▼

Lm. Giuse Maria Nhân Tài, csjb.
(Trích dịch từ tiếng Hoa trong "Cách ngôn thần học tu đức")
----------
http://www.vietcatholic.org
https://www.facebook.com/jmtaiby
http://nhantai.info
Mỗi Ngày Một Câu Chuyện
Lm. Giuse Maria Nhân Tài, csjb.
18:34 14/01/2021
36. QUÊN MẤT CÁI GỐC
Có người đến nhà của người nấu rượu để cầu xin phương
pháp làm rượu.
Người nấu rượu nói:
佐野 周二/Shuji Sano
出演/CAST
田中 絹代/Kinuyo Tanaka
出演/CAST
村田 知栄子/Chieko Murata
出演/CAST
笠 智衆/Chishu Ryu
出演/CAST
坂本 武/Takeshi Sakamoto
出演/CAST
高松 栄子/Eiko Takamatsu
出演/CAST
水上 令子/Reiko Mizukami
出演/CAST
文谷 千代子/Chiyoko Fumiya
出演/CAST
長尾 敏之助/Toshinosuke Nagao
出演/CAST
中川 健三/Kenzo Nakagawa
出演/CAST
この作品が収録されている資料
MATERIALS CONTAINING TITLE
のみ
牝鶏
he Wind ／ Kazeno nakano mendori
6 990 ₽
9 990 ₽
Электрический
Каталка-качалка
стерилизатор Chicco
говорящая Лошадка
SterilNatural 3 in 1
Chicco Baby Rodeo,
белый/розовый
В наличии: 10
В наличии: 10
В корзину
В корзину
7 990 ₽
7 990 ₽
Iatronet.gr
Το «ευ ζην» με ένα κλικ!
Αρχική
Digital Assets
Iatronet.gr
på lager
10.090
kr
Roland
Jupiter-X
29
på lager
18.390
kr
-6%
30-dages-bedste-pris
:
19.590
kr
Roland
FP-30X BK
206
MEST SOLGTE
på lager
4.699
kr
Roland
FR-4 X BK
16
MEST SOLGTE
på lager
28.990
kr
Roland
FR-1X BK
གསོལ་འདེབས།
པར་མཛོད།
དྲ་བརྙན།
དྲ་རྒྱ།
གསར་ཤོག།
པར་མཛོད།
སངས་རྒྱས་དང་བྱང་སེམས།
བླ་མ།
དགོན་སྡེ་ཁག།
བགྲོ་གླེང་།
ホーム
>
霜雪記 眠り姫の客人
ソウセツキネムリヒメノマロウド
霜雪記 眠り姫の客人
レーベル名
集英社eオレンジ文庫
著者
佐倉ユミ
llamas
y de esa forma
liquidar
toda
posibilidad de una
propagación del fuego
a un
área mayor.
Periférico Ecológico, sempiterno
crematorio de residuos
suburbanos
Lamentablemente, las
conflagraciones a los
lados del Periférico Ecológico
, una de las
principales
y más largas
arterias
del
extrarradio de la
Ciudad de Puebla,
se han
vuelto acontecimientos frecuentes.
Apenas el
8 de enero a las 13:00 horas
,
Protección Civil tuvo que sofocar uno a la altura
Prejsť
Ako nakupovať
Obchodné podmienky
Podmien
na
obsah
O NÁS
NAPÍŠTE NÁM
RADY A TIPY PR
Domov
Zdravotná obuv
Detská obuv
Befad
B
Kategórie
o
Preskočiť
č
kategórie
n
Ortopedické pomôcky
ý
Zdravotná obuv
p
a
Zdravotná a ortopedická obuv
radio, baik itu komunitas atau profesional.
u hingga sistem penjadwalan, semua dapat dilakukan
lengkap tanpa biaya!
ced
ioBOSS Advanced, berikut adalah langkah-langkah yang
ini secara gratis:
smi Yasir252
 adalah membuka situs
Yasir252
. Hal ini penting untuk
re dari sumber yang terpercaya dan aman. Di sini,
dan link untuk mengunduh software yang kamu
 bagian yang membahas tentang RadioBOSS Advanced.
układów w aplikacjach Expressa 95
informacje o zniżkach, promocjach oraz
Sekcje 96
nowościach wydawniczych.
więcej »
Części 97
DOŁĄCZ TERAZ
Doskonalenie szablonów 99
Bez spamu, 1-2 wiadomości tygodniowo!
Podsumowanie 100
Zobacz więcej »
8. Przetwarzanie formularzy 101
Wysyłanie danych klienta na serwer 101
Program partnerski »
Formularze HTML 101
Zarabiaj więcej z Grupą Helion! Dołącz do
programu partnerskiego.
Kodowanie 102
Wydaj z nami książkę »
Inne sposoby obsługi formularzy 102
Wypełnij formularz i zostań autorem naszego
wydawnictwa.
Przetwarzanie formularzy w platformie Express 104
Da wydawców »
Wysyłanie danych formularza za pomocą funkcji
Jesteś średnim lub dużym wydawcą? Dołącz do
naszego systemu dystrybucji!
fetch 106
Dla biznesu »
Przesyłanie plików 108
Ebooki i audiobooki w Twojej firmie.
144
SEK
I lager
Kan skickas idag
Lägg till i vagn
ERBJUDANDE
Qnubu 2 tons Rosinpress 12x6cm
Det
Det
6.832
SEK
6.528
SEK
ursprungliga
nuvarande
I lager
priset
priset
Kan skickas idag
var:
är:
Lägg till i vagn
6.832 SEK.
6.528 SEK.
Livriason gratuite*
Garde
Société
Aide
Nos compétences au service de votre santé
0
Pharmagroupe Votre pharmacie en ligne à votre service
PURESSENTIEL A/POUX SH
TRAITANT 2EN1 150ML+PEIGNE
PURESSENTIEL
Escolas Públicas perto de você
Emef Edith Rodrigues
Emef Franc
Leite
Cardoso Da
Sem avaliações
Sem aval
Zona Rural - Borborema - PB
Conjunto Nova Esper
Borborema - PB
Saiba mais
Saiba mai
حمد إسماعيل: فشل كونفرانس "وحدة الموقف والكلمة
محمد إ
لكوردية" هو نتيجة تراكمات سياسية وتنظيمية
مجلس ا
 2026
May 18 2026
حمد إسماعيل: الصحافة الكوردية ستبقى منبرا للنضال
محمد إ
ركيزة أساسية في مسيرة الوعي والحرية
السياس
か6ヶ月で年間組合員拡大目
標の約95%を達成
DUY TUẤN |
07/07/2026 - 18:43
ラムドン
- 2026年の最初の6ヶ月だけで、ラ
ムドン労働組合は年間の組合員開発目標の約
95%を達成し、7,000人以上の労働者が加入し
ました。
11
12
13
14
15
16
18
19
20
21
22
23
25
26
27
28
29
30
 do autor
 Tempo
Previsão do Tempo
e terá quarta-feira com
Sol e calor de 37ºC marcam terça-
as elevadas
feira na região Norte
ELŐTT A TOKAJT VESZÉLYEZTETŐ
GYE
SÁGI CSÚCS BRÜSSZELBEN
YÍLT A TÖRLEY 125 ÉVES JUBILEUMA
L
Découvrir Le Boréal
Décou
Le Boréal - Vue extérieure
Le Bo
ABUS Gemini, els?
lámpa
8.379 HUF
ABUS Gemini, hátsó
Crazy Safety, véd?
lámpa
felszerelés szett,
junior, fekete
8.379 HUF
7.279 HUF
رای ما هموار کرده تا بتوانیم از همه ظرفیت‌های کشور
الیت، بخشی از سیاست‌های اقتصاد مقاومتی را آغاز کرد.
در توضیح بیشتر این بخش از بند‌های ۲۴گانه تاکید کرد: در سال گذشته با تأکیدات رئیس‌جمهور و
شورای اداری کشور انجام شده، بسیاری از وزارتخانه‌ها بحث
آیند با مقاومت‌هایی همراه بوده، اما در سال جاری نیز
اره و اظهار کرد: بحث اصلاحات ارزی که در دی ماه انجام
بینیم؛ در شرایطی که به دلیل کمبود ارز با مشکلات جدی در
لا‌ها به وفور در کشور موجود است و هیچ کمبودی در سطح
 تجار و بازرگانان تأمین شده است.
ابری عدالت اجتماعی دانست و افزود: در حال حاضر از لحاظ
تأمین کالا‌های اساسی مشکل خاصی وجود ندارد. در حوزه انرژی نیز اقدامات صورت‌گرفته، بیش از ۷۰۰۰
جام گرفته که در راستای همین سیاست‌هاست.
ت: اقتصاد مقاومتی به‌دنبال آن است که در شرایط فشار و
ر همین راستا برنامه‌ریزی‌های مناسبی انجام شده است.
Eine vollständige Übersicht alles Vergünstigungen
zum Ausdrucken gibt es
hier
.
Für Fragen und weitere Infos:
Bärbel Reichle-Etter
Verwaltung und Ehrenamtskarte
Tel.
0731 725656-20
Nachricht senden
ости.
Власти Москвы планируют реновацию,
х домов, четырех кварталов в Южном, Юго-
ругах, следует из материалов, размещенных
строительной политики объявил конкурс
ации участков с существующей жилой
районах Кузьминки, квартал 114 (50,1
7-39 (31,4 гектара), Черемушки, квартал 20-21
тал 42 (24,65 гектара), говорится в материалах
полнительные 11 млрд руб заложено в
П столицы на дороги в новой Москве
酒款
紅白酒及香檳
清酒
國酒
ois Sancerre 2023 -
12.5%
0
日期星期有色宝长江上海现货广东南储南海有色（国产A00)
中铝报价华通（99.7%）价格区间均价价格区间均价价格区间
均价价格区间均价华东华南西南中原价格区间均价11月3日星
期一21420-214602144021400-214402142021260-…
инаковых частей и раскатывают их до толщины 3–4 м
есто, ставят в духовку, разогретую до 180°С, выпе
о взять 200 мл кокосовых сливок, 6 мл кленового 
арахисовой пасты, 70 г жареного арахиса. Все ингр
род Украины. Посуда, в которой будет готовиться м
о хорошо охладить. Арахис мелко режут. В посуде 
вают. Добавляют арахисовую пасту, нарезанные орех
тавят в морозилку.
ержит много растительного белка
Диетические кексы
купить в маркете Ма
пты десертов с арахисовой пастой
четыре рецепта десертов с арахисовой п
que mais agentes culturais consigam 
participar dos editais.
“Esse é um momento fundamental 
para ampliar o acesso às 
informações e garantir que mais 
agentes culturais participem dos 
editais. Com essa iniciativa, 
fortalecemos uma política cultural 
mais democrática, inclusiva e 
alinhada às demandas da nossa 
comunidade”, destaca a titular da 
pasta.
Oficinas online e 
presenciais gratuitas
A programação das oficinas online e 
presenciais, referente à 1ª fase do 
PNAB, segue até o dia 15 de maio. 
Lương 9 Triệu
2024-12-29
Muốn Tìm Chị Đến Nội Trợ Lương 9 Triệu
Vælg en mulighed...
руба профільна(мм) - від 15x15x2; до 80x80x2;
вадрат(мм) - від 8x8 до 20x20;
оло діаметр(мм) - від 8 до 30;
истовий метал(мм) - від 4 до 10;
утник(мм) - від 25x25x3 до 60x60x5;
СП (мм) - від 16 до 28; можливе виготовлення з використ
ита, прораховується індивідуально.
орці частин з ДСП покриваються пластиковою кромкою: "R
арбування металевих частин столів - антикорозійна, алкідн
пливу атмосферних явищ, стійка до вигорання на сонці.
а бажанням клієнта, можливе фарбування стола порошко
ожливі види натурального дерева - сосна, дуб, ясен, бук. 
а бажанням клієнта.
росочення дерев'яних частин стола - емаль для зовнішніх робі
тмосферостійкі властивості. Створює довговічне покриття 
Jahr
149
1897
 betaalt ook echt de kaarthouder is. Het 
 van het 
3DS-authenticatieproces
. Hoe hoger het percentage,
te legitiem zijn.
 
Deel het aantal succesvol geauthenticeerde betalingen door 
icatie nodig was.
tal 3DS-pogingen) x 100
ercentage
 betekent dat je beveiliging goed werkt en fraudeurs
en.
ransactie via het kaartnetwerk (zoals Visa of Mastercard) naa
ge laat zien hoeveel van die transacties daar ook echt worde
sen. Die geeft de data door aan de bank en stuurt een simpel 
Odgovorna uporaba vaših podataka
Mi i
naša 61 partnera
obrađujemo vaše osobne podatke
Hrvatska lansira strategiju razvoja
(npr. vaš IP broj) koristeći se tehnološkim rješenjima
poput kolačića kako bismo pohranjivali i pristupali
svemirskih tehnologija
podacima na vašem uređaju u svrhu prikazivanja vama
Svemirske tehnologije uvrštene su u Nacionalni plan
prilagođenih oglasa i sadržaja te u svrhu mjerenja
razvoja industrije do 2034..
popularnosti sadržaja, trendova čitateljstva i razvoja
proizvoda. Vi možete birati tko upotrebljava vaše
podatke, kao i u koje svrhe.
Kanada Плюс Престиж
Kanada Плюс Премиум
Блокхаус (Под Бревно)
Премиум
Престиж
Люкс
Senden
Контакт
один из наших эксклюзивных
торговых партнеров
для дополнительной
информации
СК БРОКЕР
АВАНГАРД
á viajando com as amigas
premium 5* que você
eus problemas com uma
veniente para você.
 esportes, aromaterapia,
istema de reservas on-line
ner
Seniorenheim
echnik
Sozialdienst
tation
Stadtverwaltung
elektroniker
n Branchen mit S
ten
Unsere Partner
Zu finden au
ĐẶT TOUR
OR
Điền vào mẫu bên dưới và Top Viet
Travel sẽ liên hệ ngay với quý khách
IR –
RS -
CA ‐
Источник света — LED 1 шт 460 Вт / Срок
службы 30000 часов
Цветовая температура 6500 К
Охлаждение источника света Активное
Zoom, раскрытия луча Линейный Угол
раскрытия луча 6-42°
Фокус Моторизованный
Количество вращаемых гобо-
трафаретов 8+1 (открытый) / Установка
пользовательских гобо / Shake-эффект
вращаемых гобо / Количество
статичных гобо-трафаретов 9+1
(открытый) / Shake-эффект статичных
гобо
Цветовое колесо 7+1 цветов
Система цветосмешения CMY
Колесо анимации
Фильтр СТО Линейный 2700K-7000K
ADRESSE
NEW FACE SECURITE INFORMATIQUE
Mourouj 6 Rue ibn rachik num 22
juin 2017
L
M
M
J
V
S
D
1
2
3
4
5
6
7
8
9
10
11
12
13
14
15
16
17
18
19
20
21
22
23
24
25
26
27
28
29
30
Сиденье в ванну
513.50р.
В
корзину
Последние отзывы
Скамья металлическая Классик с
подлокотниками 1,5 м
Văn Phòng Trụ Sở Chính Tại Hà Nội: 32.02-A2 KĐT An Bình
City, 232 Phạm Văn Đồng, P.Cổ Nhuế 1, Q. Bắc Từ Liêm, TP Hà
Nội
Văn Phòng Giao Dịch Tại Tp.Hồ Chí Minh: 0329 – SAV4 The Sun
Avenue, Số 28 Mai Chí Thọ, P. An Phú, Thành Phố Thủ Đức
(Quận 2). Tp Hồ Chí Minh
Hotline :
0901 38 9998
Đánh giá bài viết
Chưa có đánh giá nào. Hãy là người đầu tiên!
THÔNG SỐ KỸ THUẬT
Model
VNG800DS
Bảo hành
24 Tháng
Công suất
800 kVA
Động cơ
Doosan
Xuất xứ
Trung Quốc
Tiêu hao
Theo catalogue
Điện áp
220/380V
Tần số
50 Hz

▲

Work to complete: Within the listing above, the range opens at the line with "Verwaltung und Ehrenamtskarte" and closes at the line with "о взять 200". Reproduce exactly the lines of that range, including both ends.

Answer to this problem:
Verwaltung und Ehrenamtskarte
Tel.
0731 725656-20
Nachricht senden
ости.
Власти Москвы планируют реновацию,
х домов, четырех кварталов в Южном, Юго-
ругах, следует из материалов, размещенных
строительной политики объявил конкурс
ации участков с существующей жилой
районах Кузьминки, квартал 114 (50,1
7-39 (31,4 гектара), Черемушки, квартал 20-21
тал 42 (24,65 гектара), говорится в материалах
полнительные 11 млрд руб заложено в
П столицы на дороги в новой Москве
酒款
紅白酒及香檳
清酒
國酒
ois Sancerre 2023 -
12.5%
0
日期星期有色宝长江上海现货广东南储南海有色（国产A00)
中铝报价华通（99.7%）价格区间均价价格区间均价价格区间
均价价格区间均价华东华南西南中原价格区间均价11月3日星
期一21420-214602144021400-214402142021260-…
инаковых частей и раскатывают их до толщины 3–4 м
есто, ставят в духовку, разогретую до 180°С, выпе
о взять 200 мл кокосовых сливок, 6 мл кленового 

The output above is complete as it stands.